═══ Given information ═══

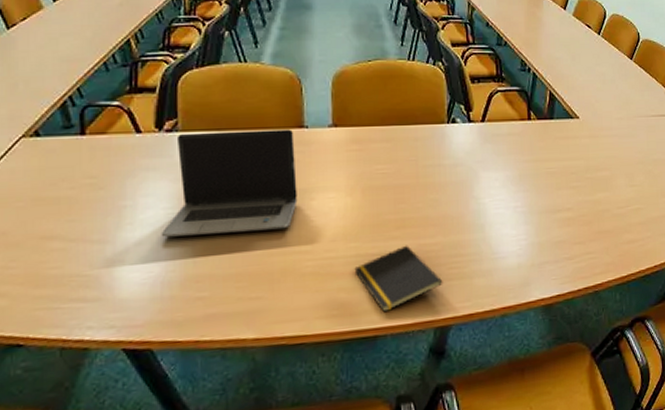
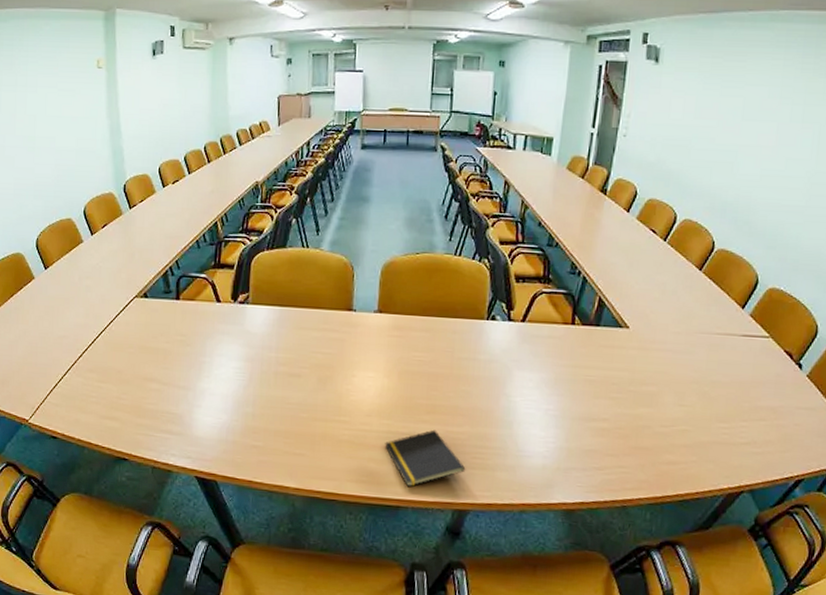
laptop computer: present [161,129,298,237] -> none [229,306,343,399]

═══
═══ Given information ═══

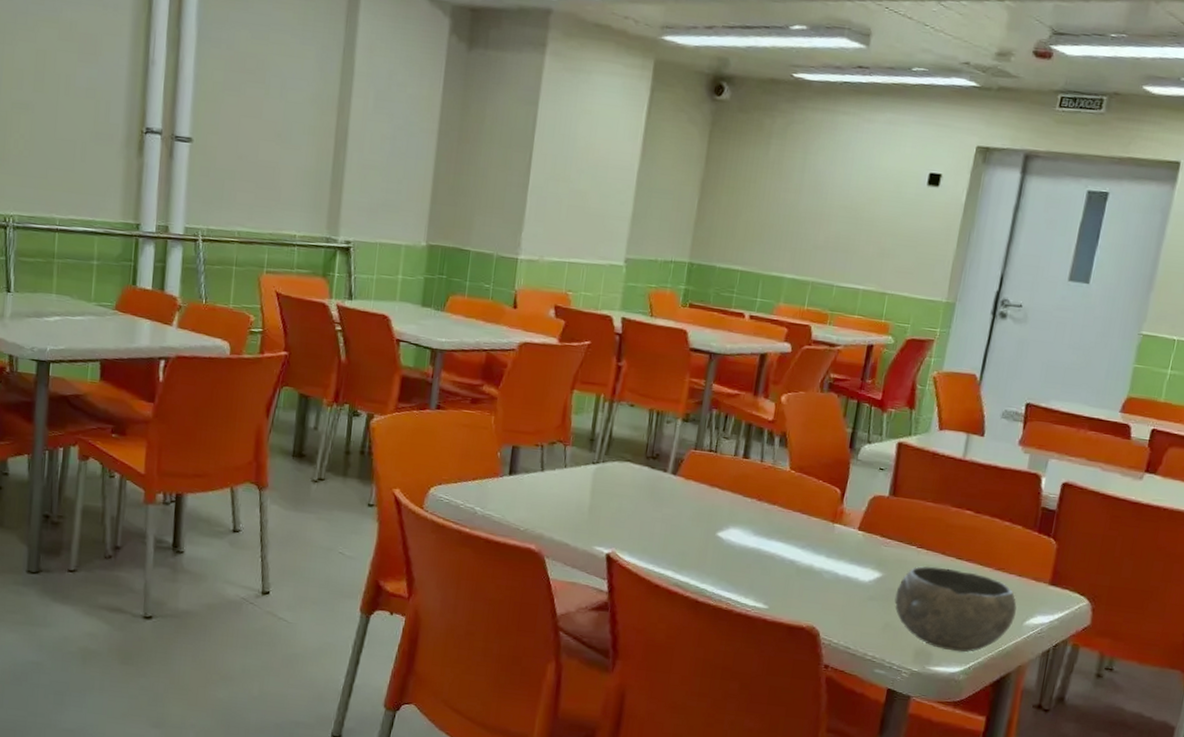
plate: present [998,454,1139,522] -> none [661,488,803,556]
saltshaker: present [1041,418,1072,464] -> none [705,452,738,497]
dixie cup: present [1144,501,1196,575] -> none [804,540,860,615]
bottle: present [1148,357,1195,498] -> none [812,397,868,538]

═══
═══ Given information ═══

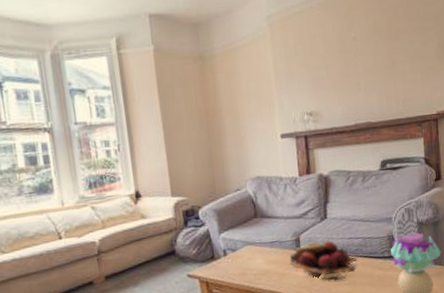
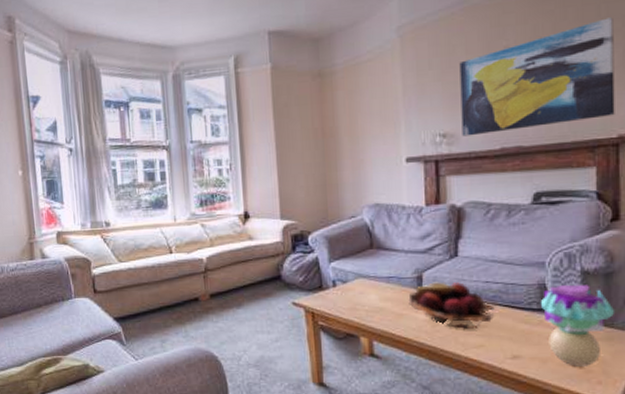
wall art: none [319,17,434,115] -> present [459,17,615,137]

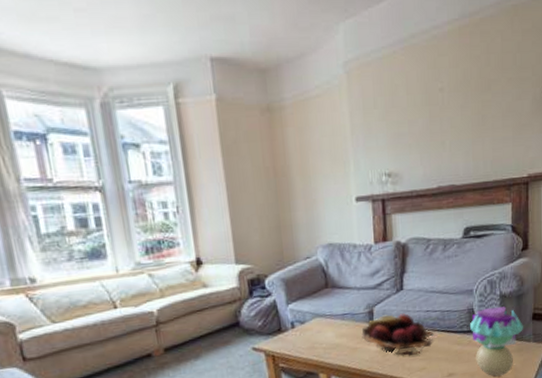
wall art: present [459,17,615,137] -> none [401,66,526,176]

═══

→ **Job**
Leave the pictures out. Output, exactly, the lines of the material above starting at the line containing "wall art: none" and ending at the line containing "wall art: present".

→ **Finished exercise**
wall art: none [319,17,434,115] -> present [459,17,615,137]

wall art: present [459,17,615,137] -> none [401,66,526,176]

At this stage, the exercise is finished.